--- Selected text Enclosed Below ---

The Boncuklu Project features in the National Geographic
The Boncuklu project, led by Professor Douglas Baird and Professor Andrew Fairbairn (University of Queensland), is the exciting ongoing excavation from a 10,500-year-old village called Boncuklu near the City of Konya in the high Anatolian plateau of Central Turkey.
The National Geographic
The findings of this project have provided us with a rich and detailed record of life in ancient Boncuklu showing us how the people who lived there made their homes, the type of food they ate, tools they used and how they buried their ancestors. These interesting findings are now featured in a National Geographic article published this month, ‘The first Europeans weren’t who you might think’.
The article looks at the origins of the first Europeans and highlights how analysis of DNA evidence collected from the Boncuklu project have been used to help us understand the migration of our early ancestors. It is now understood that three major movements shaped the course of European prehistory and the Boncuklu project is provided in the article as an example to support the Second movement: Out of Anatolia.
The article explains that researchers in Germany examined samples of a small bone in the ear called the petrous bone (which is the densest bone in the body with the most sustainable genetic information) found through the Boncuklu project.

--- End of Enclosed Selected text ---
--- Entries supplied Enclosed Below ---

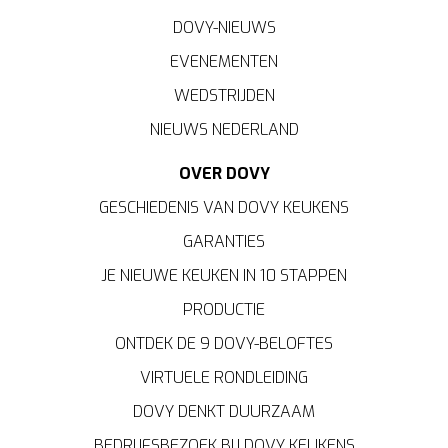
DOVY-NIEUWS
EVENEMENTEN
WEDSTRIJDEN
NIEUWS NEDERLAND
OVER DOVY
GESCHIEDENIS VAN DOVY KEUKENS
GARANTIES
JE NIEUWE KEUKEN IN 10 STAPPEN
PRODUCTIE
ONTDEK DE 9 DOVY-BELOFTES
VIRTUELE RONDLEIDING
DOVY DENKT DUURZAAM
BEDRIJFSBEZOEK BIJ DOVY KEUKENS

--- End of Enclosed Entries supplied ---

▶ _Problem to solve_
Rewrite the Boncuklu text from "The article explains" up to and including "the Boncuklu project.", changing "Germany" to "Britain". The lines above are separate material, apart from the Boncuklu text.

▶ _Task result_
The article explains that researchers in Britain examined samples of a small bone in the ear called the petrous bone (which is the densest bone in the body with the most sustainable genetic information) found through the Boncuklu project.